- _Assigned task_: In the listing below, the answer starts at the line that has "traffico. Condividiamo inoltre informazioni" and stops after the line that has "informazioni che hai fornito loro o che"; please repeat that part exactly and nothing more.

- _Listed records_:
--- START ---
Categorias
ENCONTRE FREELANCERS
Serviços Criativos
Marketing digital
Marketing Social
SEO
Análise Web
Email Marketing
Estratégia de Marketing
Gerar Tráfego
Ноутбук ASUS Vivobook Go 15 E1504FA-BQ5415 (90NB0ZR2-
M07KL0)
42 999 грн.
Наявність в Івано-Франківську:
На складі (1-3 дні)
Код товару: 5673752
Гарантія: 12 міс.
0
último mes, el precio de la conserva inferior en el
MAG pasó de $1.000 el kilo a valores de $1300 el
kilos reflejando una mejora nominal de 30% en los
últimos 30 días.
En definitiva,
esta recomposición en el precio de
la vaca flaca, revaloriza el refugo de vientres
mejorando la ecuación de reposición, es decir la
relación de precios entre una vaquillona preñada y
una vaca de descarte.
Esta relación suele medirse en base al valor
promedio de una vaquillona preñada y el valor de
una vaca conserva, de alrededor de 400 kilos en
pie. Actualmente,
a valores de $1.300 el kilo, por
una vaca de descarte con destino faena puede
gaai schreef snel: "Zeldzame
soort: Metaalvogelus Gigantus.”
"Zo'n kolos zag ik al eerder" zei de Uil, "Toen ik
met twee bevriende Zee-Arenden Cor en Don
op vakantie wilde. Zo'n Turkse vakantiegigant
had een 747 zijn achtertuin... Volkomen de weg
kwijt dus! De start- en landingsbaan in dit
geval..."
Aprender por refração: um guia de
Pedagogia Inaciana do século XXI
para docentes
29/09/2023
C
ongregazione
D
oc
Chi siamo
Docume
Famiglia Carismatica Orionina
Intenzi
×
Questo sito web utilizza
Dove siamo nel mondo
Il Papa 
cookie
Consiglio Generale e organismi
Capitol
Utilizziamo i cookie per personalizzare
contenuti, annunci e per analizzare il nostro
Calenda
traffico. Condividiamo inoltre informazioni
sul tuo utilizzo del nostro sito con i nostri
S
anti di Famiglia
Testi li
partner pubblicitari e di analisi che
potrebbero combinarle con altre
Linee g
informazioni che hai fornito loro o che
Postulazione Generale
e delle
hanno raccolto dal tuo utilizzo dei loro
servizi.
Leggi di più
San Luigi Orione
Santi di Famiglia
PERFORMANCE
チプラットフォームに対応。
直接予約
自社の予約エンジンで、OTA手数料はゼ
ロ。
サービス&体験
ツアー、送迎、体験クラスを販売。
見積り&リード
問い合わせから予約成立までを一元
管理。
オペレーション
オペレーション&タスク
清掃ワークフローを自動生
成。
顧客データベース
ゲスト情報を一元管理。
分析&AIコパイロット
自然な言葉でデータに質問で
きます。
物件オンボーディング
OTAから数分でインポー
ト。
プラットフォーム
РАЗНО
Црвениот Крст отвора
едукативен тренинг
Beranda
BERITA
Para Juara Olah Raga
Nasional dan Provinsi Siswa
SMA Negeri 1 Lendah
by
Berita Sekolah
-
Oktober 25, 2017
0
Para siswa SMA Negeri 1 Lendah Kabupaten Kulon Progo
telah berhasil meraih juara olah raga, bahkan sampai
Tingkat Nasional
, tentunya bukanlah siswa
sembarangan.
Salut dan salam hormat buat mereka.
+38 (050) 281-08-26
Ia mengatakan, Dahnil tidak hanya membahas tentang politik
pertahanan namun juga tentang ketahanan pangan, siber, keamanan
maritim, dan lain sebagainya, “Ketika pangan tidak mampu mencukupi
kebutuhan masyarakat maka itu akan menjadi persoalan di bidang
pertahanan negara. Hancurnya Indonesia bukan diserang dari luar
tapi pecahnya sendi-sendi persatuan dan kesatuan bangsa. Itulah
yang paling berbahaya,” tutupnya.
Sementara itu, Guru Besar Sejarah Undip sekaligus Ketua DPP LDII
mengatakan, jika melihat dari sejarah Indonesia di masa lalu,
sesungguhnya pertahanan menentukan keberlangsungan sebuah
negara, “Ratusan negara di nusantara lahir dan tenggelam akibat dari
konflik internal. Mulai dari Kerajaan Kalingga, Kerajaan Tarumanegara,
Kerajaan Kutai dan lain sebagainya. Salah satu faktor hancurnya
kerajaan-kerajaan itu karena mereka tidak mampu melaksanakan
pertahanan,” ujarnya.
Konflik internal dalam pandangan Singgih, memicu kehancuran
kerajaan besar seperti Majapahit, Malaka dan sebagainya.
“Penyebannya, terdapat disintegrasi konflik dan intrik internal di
--- END ---
- _Expected answer_:
traffico. Condividiamo inoltre informazioni
sul tuo utilizzo del nostro sito con i nostri
S
anti di Famiglia
Testi li
partner pubblicitari e di analisi che
potrebbero combinarle con altre
Linee g
informazioni che hai fornito loro o che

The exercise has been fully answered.